Please copy out the listing below, swapping each "locality" for "site" and leaving everything else unchanged.

**EXTRACTED ENTRIES**
--- --- ---
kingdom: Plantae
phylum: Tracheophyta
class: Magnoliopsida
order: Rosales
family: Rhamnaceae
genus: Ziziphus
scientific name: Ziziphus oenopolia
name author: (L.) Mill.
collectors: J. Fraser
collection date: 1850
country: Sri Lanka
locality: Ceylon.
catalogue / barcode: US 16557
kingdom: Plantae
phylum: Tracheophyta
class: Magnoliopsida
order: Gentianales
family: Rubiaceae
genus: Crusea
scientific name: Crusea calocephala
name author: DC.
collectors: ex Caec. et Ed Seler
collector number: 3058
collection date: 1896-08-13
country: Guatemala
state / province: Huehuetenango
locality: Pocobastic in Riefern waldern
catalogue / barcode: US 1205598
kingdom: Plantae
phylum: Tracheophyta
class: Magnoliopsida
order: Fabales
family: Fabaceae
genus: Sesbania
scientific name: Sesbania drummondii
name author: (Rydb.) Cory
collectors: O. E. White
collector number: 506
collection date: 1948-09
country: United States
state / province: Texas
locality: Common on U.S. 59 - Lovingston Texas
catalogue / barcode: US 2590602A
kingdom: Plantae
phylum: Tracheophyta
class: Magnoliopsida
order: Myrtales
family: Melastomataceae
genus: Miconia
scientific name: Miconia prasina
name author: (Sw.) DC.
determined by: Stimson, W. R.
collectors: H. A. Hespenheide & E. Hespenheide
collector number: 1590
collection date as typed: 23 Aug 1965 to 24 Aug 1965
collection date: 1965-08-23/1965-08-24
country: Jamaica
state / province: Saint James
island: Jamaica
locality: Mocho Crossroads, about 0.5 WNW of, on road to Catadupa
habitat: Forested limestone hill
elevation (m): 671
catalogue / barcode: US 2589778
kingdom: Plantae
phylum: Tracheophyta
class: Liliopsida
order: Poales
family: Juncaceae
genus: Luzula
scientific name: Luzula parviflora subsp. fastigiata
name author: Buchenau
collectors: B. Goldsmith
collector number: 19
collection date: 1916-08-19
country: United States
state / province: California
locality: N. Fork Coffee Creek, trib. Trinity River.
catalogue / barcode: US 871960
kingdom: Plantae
--- --- ---
**EXERCISE OUTPUT**
kingdom: Plantae
phylum: Tracheophyta
class: Magnoliopsida
order: Rosales
family: Rhamnaceae
genus: Ziziphus
scientific name: Ziziphus oenopolia
name author: (L.) Mill.
collectors: J. Fraser
collection date: 1850
country: Sri Lanka
site: Ceylon.
catalogue / barcode: US 16557
kingdom: Plantae
phylum: Tracheophyta
class: Magnoliopsida
order: Gentianales
family: Rubiaceae
genus: Crusea
scientific name: Crusea calocephala
name author: DC.
collectors: ex Caec. et Ed Seler
collector number: 3058
collection date: 1896-08-13
country: Guatemala
state / province: Huehuetenango
site: Pocobastic in Riefern waldern
catalogue / barcode: US 1205598
kingdom: Plantae
phylum: Tracheophyta
class: Magnoliopsida
order: Fabales
family: Fabaceae
genus: Sesbania
scientific name: Sesbania drummondii
name author: (Rydb.) Cory
collectors: O. E. White
collector number: 506
collection date: 1948-09
country: United States
state / province: Texas
site: Common on U.S. 59 - Lovingston Texas
catalogue / barcode: US 2590602A
kingdom: Plantae
phylum: Tracheophyta
class: Magnoliopsida
order: Myrtales
family: Melastomataceae
genus: Miconia
scientific name: Miconia prasina
name author: (Sw.) DC.
determined by: Stimson, W. R.
collectors: H. A. Hespenheide & E. Hespenheide
collector number: 1590
collection date as typed: 23 Aug 1965 to 24 Aug 1965
collection date: 1965-08-23/1965-08-24
country: Jamaica
state / province: Saint James
island: Jamaica
site: Mocho Crossroads, about 0.5 WNW of, on road to Catadupa
habitat: Forested limestone hill
elevation (m): 671
catalogue / barcode: US 2589778
kingdom: Plantae
phylum: Tracheophyta
class: Liliopsida
order: Poales
family: Juncaceae
genus: Luzula
scientific name: Luzula parviflora subsp. fastigiata
name author: Buchenau
collectors: B. Goldsmith
collector number: 19
collection date: 1916-08-19
country: United States
state / province: California
site: N. Fork Coffee Creek, trib. Trinity River.
catalogue / barcode: US 871960
kingdom: Plantae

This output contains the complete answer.